Miracle On 34th Street

Yes, Miracle On 34th Street is pure Hollywood hokum, a blatant piece of sub-Capra populism designed to advance the controversial proposition that Santa is real and children should be allowed to let their imaginations run free. (How did Fox keep the protestors at bay?) But the film is pretty savvy too, getting a jump on mounting anxieties about the post-war cult of consumerism, soon to be savaged by beatniks, cartoonists, and underground stand-up comics. The story of a real "Kris Kringle" (played by the inimitable Edmund Gwenn) earning the trust of upper management at Macy's and teaching young Natalie Wood and her progressive mother Maureen O'Hara to believe in Christmas again is really an object lesson in how to put one over on the buying public. What does the Macy's customer say when Santa sends her to another store to buy her son a fire truck? She congratulates Macy's on "this wonderful new stunt you're pullin'."

In the battle of the classic Hollywood Christmas movies, It's A Wonderful Life feels charmingly ancient, fixed in an early-20th-century America that scarcely anyone today remembers first-hand. Miracle On 34th Street feels more modern, with slangy dialogue and naturalistic asides, and a general awareness of how Christmas has become about the intertwined stresses of shopping and selling. Gwenn's Santa Claus descends on New York like a department-store Jesus, healing the retail world by reminding everyone how to use capitalism (and later, the U.S. justice system) for good.

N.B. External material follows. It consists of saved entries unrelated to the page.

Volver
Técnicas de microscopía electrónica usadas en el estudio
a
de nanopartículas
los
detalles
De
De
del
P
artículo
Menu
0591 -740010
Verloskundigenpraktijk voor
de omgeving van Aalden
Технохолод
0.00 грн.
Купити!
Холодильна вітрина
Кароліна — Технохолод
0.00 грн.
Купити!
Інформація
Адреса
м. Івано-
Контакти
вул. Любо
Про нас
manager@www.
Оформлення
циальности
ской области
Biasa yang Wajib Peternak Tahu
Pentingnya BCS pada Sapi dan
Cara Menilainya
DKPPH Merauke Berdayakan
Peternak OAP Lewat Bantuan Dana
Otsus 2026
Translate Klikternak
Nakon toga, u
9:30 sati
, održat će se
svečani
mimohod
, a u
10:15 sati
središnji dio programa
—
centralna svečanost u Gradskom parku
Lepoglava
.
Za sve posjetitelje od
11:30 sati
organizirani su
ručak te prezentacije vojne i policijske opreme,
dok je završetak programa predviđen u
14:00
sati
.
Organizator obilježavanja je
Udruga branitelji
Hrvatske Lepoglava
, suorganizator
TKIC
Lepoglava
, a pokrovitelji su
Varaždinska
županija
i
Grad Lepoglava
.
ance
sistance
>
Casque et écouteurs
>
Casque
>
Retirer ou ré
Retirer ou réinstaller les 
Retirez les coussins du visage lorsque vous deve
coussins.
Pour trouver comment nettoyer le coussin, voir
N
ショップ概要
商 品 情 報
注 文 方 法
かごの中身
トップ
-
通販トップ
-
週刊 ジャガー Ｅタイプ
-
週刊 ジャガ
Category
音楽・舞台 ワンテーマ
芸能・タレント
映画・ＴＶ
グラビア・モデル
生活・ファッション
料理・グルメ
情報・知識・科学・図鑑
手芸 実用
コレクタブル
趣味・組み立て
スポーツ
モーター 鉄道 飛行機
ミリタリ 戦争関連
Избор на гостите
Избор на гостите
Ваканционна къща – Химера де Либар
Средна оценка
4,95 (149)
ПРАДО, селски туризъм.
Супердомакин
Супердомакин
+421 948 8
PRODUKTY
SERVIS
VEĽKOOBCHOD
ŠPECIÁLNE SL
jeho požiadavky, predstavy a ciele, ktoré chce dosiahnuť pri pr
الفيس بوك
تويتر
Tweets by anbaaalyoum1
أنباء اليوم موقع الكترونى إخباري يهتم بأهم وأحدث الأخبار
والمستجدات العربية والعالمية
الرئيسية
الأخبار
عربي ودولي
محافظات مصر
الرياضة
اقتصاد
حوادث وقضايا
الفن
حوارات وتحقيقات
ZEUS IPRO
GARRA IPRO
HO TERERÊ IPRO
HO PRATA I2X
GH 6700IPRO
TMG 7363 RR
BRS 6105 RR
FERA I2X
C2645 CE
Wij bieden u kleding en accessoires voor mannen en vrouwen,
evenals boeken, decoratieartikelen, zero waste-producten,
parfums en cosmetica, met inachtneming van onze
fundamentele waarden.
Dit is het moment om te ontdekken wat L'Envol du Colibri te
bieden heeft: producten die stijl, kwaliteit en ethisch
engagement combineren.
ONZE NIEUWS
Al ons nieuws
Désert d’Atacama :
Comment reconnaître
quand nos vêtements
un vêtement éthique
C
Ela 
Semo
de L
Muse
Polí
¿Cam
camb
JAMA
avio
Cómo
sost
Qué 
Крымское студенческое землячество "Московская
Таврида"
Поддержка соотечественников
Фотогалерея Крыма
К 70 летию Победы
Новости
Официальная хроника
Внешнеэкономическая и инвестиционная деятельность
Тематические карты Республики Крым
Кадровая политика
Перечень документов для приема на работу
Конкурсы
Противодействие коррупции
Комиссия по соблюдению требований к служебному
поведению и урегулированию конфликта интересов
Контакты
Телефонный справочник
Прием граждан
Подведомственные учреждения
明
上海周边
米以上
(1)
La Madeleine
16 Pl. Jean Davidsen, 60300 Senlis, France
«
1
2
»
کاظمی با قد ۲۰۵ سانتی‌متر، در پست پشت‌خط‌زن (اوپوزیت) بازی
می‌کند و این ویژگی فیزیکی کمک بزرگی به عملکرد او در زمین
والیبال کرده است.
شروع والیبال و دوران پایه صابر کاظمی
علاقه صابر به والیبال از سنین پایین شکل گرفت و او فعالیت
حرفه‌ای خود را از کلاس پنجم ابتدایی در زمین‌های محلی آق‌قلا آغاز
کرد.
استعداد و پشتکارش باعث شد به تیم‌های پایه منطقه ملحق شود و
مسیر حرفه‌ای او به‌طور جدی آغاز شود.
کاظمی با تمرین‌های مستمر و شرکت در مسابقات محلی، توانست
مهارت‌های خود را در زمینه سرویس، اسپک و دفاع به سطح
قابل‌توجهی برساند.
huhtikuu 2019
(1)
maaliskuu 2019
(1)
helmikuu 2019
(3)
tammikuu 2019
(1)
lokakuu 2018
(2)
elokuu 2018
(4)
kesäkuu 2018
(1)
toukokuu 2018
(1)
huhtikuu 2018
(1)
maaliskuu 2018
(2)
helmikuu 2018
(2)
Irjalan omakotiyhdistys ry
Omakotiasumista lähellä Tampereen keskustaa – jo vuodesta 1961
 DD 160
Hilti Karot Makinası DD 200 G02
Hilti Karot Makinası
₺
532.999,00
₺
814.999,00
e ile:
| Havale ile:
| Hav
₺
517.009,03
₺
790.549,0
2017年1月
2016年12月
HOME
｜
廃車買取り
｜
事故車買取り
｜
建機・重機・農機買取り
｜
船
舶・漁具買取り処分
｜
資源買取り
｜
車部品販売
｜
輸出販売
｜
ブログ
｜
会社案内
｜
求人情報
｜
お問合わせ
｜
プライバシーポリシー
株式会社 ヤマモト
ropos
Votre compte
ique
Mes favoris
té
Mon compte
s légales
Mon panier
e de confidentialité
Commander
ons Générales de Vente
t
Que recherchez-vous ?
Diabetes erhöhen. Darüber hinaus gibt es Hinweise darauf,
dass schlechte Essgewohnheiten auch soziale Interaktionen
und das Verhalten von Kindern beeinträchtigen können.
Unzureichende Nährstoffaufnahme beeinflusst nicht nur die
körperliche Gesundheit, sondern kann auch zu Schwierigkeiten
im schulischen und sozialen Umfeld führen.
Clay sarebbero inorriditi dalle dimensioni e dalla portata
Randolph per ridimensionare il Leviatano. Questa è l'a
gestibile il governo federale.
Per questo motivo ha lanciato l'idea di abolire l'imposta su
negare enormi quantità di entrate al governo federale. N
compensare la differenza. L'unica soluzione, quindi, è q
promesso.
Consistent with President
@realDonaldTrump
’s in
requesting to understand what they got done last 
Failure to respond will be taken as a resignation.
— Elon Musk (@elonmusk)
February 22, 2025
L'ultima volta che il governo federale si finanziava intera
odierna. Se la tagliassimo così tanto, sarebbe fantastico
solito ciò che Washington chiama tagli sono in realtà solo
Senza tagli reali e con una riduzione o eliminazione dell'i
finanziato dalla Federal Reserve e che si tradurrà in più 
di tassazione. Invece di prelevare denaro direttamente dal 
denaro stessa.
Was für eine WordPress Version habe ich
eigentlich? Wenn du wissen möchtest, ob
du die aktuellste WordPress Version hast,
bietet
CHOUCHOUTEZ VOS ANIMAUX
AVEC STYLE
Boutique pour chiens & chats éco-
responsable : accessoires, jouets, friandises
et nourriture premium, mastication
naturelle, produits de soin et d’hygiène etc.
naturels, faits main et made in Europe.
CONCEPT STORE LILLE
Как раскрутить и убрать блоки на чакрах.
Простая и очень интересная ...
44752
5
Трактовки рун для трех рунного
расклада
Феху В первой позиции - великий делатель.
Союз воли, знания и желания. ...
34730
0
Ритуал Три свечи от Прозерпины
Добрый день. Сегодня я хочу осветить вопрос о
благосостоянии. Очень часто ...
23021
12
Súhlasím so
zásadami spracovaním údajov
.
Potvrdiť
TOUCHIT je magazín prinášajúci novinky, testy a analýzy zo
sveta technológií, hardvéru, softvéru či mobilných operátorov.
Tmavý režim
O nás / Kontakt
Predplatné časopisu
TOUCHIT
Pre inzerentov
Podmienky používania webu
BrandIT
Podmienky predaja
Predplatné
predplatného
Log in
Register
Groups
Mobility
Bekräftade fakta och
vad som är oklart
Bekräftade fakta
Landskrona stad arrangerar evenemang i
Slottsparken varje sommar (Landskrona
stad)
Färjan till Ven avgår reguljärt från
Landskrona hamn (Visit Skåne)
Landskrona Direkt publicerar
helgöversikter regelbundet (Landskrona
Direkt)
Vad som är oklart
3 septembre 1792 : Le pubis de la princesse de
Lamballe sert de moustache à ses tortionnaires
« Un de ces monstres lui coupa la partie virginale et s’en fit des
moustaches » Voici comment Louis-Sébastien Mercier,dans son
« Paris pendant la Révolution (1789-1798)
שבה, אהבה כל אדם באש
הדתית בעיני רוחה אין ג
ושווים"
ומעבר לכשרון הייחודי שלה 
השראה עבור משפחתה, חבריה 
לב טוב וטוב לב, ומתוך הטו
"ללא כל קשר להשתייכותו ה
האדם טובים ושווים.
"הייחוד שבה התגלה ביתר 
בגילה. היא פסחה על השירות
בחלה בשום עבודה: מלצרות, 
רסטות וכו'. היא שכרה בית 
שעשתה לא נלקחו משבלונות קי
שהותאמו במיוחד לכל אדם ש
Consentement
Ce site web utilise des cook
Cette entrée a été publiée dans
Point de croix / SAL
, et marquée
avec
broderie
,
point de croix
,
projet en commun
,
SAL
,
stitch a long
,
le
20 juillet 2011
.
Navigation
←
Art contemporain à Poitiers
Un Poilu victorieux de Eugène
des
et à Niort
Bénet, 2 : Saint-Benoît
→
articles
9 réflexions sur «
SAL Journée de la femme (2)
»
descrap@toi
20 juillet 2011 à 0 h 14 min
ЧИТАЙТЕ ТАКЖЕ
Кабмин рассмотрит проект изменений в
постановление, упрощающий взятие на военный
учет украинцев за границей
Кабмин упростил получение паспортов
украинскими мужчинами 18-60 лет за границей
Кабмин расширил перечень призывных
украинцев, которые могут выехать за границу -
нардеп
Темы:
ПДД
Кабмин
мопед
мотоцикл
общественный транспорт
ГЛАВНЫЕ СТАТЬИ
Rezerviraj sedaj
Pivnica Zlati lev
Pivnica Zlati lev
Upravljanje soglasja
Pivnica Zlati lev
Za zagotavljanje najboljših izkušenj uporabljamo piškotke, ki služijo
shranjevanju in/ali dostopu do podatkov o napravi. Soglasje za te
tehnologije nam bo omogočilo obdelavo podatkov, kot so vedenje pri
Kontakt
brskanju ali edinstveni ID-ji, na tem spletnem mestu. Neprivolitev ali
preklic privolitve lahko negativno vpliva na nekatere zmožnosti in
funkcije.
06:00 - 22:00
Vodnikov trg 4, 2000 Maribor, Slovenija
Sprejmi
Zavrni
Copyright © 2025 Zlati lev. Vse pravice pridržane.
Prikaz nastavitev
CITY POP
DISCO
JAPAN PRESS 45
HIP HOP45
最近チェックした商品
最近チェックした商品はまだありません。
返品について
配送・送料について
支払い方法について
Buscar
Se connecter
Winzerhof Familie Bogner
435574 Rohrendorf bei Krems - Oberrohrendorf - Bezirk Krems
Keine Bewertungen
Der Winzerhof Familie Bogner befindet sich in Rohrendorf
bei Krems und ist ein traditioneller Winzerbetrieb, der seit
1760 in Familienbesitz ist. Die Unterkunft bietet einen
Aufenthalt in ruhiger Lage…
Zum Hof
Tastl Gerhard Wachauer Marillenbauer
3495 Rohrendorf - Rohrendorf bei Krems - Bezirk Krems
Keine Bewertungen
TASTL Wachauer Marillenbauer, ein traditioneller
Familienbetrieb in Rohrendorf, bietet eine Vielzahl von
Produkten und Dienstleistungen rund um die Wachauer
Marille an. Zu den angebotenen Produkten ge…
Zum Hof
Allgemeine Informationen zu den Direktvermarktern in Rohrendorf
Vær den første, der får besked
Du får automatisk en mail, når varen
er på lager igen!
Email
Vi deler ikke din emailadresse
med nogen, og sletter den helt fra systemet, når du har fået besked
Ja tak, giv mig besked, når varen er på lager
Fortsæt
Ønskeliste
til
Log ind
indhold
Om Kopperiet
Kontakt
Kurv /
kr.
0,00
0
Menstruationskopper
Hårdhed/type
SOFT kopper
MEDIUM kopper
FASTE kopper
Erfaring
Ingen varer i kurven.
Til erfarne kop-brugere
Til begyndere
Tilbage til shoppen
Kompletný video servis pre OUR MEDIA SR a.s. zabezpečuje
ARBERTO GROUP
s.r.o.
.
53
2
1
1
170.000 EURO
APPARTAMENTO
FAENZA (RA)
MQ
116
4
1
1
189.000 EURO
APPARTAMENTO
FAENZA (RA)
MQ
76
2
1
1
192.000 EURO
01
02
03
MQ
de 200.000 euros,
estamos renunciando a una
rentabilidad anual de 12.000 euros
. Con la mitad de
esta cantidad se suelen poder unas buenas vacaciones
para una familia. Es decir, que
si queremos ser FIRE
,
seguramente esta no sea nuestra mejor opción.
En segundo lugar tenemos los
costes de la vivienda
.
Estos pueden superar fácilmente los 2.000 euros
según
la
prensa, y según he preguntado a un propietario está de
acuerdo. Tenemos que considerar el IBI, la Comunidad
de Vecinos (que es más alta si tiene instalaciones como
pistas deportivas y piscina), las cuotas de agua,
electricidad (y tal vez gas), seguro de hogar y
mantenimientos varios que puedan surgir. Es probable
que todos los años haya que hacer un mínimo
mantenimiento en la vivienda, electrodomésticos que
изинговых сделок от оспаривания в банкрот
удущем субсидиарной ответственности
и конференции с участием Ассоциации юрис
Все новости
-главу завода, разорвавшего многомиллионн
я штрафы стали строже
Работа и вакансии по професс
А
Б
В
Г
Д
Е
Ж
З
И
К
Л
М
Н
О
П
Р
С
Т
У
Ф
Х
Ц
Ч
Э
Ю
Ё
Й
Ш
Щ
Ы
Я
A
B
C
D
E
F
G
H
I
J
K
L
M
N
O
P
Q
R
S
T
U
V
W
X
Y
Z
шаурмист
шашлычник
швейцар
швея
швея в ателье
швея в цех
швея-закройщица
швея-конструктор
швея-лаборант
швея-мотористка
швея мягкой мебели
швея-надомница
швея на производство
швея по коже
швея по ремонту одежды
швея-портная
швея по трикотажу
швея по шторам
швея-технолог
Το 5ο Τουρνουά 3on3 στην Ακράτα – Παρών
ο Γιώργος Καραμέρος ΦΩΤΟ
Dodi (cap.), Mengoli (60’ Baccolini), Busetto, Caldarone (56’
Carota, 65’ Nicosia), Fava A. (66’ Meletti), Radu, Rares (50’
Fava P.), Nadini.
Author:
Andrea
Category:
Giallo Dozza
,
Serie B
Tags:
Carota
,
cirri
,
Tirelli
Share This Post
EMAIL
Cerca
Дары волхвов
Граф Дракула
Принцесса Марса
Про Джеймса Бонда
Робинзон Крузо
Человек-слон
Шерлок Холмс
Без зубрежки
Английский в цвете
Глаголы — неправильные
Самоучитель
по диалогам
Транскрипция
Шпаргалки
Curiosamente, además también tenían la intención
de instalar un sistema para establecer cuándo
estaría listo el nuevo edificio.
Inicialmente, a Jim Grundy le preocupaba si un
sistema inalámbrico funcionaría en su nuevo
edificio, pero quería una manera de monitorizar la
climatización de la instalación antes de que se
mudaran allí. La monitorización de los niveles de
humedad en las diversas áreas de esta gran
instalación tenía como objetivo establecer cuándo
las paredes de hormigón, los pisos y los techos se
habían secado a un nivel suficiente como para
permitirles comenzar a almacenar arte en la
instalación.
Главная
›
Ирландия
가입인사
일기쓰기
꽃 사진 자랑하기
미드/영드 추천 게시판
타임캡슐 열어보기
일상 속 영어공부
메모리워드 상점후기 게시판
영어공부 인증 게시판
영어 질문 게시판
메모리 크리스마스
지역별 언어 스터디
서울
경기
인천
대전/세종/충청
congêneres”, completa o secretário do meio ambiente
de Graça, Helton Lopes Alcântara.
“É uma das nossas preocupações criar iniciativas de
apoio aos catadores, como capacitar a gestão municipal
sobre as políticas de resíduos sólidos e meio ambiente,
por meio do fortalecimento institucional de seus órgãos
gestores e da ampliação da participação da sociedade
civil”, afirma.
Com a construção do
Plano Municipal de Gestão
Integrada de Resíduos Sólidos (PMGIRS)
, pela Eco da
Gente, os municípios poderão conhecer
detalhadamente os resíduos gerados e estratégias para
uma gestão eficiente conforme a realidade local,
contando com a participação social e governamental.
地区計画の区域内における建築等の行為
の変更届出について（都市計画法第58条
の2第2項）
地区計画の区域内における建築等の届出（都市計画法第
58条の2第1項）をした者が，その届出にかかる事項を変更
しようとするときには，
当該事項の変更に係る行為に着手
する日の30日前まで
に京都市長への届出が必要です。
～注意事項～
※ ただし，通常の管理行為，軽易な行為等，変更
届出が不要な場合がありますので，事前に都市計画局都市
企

Miracle On 34th Street is still pretty quaint, though. It offers a glimpse of Macy's Thanksgiving Day Parade circa 1946, and it features a cast of seemingly every familiar character actor from Golden Age Hollywood. (You can identify a lot of actors in old movies by who they played in Miracle.) And then there's Gwenn, jovially and righteously dispensing opinions on what Christmas should and shouldn't be, and keeping everyone's coin purses jingling all the way. Anyone who says he isn't Santa should be bopped on the head with a cane.

Key features: A colorized version (boo!), a warmly reflective commentary track by O'Hara (yay!), one of the greatest trailers in Hollywood history, one of the worst of a bad run of remakes (the 1955 hourlong TV version), and a set of fairly superficial featurettes.